▸ WHAT YOU ARE ASKED TO DO
Please copy each line of the listing that includes the string "butt".

▸ DATA TO EXAMINE
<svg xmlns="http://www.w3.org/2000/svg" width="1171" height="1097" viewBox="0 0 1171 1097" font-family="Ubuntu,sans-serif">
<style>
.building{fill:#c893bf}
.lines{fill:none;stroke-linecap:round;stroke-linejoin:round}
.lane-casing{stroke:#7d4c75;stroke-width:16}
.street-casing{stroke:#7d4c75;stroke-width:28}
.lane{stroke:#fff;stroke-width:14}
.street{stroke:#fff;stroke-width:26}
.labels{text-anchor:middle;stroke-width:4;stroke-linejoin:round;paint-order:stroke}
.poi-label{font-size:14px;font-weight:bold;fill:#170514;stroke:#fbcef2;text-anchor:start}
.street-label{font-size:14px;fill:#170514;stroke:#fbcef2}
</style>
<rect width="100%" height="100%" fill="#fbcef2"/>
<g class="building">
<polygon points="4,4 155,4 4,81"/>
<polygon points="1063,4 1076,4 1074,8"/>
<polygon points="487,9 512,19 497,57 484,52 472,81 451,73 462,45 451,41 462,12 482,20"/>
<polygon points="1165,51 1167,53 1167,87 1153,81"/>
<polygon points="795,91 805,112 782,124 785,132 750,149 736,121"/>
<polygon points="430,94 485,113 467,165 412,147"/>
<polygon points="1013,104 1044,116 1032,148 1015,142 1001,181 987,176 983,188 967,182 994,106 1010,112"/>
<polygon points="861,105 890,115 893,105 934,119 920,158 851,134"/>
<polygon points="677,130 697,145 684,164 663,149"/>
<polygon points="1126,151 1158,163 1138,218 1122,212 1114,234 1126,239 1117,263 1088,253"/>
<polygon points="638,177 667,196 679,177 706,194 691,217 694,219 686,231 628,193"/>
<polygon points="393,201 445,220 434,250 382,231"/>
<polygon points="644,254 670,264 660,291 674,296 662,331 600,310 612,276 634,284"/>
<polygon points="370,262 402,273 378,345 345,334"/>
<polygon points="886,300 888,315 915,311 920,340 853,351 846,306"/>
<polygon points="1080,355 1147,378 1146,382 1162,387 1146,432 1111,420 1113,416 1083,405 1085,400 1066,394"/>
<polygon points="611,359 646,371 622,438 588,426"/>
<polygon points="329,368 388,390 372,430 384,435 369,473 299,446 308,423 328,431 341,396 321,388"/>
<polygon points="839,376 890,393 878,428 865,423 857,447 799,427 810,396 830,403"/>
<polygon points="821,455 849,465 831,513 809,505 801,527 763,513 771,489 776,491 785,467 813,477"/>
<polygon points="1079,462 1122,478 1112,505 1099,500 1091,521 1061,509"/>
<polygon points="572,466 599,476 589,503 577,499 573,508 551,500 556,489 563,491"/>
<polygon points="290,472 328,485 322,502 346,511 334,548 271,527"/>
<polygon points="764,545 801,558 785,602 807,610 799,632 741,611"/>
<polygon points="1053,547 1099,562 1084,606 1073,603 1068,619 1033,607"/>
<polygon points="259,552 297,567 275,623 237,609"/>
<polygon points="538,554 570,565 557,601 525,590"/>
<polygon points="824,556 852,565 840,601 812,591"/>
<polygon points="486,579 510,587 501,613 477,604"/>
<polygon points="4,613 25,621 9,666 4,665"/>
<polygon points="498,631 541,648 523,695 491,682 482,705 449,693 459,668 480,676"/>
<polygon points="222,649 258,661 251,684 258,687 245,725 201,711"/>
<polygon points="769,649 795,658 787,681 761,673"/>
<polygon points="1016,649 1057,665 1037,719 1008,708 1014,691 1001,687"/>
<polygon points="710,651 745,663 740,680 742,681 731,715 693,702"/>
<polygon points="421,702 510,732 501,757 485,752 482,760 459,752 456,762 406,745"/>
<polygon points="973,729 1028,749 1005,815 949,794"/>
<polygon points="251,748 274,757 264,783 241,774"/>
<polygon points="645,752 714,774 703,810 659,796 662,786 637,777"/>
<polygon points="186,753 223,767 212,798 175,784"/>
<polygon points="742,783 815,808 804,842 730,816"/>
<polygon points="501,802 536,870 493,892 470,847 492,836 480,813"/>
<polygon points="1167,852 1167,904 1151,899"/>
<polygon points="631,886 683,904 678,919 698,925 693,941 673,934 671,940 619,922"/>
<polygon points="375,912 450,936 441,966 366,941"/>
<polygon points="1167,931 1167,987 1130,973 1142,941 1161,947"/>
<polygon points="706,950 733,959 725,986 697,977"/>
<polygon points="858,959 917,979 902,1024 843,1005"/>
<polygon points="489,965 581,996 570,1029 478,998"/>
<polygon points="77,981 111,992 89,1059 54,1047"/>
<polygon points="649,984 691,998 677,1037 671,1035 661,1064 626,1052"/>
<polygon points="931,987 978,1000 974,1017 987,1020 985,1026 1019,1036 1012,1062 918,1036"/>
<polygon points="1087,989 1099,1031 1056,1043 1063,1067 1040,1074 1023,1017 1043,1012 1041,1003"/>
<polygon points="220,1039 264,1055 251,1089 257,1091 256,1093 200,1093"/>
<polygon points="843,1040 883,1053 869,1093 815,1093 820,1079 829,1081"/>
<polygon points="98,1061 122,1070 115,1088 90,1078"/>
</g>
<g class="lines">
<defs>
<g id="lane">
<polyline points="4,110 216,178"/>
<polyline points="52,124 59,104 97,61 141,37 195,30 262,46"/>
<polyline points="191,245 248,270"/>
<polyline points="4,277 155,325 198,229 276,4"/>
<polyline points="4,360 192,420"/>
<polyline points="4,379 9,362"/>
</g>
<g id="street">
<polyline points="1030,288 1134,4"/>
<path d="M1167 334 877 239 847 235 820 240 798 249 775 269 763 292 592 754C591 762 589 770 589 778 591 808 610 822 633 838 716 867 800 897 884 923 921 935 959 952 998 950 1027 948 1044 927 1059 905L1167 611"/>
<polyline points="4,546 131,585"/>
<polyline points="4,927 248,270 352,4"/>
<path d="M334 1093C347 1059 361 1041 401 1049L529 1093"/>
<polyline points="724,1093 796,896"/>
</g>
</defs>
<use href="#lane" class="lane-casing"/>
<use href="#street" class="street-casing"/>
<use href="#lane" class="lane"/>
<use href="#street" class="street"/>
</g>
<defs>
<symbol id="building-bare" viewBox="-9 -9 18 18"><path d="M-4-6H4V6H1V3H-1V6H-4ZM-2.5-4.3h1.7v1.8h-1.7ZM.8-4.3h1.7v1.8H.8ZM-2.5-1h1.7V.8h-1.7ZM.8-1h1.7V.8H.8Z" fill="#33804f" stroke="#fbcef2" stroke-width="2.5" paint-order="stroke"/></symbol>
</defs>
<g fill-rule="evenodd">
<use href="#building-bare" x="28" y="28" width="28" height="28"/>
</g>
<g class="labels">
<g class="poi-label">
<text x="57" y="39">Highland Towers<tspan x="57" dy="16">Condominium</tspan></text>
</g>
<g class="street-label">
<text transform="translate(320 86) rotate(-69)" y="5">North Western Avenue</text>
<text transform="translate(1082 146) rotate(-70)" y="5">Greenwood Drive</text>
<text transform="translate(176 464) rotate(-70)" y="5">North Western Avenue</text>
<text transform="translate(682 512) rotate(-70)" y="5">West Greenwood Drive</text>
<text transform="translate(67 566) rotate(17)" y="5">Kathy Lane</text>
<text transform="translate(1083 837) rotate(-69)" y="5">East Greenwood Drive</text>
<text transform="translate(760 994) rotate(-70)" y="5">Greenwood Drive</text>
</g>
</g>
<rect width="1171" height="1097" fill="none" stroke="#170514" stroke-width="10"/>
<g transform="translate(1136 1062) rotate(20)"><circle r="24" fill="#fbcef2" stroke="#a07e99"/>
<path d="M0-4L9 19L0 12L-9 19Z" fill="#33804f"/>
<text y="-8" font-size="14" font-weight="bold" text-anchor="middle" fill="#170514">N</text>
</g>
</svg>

==

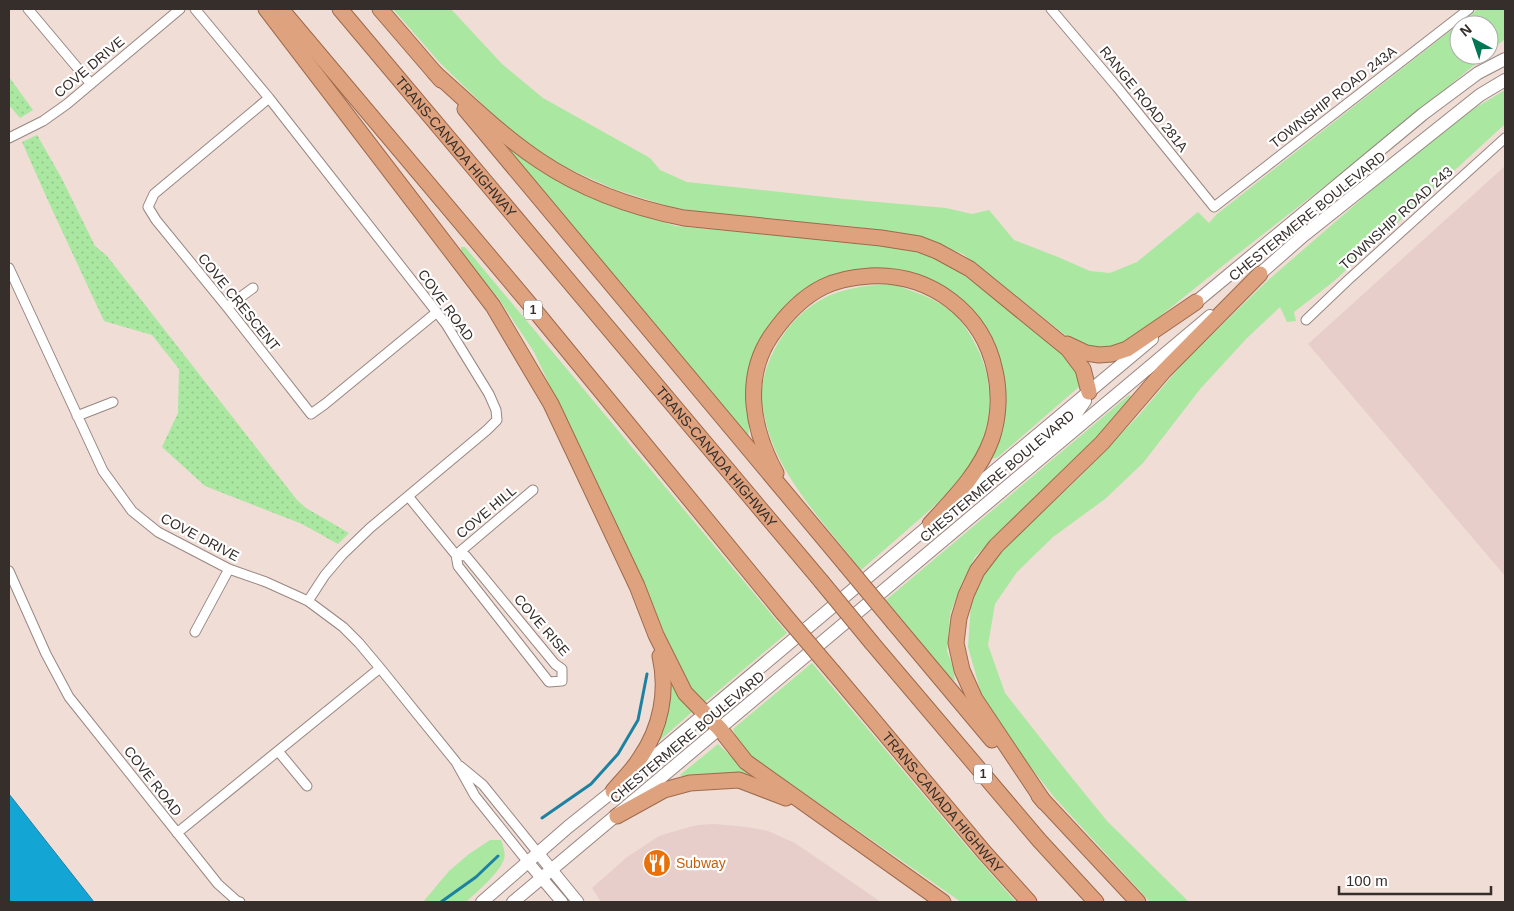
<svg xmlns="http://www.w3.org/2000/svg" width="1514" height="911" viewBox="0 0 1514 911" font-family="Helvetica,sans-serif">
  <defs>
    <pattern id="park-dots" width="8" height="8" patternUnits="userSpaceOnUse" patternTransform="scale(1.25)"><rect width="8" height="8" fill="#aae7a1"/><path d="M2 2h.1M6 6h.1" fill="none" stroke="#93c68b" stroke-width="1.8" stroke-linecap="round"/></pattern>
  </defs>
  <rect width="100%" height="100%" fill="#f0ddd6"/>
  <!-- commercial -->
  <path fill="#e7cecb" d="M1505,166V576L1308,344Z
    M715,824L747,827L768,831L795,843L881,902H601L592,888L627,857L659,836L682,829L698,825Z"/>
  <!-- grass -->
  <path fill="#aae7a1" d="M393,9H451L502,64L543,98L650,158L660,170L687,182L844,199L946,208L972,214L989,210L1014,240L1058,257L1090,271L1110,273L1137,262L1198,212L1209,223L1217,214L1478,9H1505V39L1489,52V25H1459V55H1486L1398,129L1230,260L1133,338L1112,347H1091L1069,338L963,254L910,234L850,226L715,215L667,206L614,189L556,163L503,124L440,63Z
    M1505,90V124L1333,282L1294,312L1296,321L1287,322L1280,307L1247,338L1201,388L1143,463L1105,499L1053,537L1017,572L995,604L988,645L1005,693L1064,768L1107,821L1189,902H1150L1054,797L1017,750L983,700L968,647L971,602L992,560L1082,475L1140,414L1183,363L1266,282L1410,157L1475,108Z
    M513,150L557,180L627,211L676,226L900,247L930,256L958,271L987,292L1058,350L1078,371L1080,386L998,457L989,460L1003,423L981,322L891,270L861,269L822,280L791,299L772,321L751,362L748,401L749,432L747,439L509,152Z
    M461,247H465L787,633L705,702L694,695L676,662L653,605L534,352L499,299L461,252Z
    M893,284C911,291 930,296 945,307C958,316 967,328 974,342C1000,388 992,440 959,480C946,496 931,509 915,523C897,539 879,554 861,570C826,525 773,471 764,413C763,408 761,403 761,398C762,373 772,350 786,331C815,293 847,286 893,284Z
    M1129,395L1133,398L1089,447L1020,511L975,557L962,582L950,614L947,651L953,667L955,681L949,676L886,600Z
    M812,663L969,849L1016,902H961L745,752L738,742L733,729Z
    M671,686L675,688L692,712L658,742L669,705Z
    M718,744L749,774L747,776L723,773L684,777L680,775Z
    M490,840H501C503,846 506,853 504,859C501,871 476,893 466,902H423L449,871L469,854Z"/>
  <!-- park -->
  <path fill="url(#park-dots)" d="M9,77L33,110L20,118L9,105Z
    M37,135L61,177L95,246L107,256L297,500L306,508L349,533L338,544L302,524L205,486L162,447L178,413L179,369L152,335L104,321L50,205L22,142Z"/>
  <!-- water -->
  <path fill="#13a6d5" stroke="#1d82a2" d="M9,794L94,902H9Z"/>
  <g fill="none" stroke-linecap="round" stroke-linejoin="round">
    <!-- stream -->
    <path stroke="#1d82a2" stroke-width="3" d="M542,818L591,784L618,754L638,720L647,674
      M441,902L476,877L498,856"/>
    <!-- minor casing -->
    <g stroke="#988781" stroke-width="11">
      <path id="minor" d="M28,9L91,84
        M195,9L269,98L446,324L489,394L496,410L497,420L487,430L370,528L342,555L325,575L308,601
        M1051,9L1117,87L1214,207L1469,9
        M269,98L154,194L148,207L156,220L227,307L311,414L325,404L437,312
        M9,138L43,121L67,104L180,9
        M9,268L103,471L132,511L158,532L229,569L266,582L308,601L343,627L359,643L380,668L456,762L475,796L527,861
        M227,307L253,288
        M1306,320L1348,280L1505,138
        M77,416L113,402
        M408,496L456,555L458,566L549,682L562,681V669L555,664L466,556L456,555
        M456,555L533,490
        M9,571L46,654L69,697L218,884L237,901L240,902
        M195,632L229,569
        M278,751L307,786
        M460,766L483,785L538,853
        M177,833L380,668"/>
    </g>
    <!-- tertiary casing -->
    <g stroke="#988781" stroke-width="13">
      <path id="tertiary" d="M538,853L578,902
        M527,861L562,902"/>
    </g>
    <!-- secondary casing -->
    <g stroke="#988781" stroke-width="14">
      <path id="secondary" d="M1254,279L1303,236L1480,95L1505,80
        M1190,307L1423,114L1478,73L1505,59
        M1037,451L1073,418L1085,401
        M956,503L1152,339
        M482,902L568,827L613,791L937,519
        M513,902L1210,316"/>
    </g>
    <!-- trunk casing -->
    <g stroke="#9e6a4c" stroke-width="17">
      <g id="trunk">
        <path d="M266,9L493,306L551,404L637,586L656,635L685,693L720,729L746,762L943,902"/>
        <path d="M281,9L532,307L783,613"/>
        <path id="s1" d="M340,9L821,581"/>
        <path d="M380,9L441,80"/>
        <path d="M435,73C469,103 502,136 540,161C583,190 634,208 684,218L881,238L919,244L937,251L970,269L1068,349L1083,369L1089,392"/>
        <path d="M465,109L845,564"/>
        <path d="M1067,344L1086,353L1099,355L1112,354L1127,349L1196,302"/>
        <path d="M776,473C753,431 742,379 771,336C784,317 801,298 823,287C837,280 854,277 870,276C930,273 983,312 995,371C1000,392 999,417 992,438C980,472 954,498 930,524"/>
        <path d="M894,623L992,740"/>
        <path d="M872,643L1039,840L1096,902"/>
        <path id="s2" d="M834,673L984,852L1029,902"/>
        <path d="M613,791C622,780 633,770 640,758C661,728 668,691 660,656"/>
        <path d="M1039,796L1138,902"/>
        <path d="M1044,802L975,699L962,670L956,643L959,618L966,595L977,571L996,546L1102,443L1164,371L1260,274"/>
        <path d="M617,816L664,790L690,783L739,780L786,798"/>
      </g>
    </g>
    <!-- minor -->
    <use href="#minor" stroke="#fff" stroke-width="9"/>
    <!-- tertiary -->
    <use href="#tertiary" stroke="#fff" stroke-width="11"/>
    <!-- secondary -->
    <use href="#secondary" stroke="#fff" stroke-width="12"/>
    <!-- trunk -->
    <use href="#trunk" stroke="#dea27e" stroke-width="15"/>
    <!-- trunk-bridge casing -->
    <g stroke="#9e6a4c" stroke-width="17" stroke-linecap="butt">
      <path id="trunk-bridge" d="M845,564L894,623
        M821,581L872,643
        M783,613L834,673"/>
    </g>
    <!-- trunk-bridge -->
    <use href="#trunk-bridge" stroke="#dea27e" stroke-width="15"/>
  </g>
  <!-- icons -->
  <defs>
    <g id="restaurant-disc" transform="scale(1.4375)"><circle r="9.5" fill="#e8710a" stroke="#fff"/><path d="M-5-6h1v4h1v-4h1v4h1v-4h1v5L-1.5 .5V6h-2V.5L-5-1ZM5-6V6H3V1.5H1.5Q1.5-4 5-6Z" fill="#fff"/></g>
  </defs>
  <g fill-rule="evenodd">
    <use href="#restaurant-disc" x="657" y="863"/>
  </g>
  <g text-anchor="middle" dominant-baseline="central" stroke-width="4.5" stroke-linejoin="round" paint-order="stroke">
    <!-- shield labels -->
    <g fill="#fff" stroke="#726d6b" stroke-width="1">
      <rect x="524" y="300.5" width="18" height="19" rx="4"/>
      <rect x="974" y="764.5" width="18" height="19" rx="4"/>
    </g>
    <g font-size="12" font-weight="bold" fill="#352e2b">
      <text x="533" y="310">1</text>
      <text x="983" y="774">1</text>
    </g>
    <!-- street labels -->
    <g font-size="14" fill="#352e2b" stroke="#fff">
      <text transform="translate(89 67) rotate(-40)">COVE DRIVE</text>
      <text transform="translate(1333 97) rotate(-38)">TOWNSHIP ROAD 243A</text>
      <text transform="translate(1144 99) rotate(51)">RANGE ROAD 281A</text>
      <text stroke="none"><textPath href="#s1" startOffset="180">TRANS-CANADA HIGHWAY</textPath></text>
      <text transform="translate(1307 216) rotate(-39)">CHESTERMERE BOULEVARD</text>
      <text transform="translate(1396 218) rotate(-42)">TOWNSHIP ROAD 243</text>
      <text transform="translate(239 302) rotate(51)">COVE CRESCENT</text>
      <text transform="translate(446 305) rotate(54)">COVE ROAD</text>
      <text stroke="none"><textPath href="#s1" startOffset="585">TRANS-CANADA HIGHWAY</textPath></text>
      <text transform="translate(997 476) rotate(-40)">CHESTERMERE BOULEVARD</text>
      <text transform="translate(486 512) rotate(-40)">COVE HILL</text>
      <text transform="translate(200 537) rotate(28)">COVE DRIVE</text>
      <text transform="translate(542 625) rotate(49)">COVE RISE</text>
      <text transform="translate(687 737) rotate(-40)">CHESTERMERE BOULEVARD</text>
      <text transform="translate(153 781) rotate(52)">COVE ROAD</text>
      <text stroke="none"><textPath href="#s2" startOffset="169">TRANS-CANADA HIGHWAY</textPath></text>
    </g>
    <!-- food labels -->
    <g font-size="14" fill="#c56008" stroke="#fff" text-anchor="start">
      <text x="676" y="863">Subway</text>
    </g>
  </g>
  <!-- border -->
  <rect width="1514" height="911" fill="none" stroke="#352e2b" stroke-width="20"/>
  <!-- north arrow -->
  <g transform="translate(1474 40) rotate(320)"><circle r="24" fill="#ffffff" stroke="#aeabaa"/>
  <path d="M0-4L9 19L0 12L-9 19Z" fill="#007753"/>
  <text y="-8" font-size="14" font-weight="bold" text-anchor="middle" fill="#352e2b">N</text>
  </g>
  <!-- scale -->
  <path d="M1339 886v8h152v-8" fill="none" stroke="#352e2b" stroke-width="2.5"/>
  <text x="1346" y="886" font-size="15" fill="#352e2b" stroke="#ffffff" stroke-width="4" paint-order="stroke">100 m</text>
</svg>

---

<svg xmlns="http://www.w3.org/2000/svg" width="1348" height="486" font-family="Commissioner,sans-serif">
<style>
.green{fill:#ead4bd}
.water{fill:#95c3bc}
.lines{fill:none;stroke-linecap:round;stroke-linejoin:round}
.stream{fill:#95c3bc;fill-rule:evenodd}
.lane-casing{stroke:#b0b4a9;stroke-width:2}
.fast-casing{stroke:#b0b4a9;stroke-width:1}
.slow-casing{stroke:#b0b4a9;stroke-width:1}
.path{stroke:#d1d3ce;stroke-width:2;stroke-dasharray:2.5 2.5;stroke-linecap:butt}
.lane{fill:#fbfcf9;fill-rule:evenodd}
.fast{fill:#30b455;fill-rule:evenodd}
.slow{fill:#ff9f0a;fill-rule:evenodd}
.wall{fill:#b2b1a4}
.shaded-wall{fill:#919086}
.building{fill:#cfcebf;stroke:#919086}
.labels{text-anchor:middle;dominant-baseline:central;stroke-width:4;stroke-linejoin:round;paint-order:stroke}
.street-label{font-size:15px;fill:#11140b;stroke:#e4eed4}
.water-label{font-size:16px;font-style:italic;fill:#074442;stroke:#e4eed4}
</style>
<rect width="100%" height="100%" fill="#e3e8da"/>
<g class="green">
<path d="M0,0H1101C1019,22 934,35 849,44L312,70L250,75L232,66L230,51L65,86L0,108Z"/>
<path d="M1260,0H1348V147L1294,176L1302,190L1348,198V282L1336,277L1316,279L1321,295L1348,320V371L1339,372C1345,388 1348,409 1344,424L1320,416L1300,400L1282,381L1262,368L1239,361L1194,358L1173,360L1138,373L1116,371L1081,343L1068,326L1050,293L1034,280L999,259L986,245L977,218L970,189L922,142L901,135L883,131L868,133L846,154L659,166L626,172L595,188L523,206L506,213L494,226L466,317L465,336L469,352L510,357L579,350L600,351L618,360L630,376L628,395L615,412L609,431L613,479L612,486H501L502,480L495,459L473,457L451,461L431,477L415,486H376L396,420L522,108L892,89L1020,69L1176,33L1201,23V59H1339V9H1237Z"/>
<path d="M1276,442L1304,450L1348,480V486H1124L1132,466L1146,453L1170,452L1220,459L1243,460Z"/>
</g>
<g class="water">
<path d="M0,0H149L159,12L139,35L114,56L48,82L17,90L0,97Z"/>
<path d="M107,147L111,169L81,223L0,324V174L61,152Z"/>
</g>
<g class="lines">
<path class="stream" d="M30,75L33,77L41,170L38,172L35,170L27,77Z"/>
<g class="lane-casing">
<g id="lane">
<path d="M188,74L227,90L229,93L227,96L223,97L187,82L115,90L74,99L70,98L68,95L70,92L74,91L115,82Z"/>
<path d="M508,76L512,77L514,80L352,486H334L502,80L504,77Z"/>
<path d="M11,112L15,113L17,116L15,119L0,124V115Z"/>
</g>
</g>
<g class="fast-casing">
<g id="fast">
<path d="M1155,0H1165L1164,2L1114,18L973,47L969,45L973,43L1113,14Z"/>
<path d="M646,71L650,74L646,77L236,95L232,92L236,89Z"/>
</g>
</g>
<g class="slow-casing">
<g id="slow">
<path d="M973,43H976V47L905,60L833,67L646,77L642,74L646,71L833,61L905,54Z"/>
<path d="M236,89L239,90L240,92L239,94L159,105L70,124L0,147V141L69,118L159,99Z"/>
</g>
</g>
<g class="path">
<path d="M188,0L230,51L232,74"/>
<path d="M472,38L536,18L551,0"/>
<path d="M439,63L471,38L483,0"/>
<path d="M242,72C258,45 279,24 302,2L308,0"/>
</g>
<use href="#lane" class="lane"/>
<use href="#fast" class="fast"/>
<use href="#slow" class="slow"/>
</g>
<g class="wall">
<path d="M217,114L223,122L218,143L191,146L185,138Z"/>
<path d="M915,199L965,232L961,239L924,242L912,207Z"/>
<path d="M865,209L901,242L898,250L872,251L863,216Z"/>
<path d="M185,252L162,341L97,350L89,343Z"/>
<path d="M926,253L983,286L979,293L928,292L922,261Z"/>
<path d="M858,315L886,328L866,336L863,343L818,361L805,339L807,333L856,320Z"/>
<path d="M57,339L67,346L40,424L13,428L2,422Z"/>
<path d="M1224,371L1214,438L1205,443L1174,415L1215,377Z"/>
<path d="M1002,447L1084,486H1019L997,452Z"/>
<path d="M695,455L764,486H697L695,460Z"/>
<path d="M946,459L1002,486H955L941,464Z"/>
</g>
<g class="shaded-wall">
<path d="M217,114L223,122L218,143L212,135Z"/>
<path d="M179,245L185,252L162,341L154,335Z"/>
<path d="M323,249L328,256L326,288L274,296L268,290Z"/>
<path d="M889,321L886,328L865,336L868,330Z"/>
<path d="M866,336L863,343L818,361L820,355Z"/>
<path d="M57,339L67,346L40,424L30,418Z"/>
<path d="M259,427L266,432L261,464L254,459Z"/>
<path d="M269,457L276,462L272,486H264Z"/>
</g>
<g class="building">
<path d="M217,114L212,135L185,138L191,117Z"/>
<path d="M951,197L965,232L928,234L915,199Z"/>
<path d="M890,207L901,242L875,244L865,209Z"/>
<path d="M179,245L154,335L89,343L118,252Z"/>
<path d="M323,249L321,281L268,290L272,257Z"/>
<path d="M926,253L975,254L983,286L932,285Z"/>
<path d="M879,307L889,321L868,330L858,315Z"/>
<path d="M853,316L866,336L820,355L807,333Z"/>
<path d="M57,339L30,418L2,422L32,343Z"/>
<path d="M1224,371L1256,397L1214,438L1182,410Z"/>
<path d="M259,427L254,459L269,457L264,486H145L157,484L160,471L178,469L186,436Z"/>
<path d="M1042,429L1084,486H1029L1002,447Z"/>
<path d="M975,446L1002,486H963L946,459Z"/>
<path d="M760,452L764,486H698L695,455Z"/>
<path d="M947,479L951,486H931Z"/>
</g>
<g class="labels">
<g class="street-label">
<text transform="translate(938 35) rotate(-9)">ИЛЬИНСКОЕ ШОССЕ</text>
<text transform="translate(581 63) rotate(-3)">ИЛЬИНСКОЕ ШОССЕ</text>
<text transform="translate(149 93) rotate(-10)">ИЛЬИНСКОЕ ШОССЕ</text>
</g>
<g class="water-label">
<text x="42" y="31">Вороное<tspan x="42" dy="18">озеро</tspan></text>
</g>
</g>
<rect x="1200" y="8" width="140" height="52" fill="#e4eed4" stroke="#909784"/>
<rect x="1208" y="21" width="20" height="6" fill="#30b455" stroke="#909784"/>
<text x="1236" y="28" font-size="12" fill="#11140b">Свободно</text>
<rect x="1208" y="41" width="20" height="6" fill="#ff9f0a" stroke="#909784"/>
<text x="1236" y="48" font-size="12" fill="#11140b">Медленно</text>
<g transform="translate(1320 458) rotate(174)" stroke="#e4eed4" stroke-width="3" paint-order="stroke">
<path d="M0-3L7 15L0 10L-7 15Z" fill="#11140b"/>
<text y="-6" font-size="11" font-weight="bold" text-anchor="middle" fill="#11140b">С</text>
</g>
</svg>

▸ YOUR SOLUTION
    <g stroke="#9e6a4c" stroke-width="17" stroke-linecap="butt">
.path{stroke:#d1d3ce;stroke-width:2;stroke-dasharray:2.5 2.5;stroke-linecap:butt}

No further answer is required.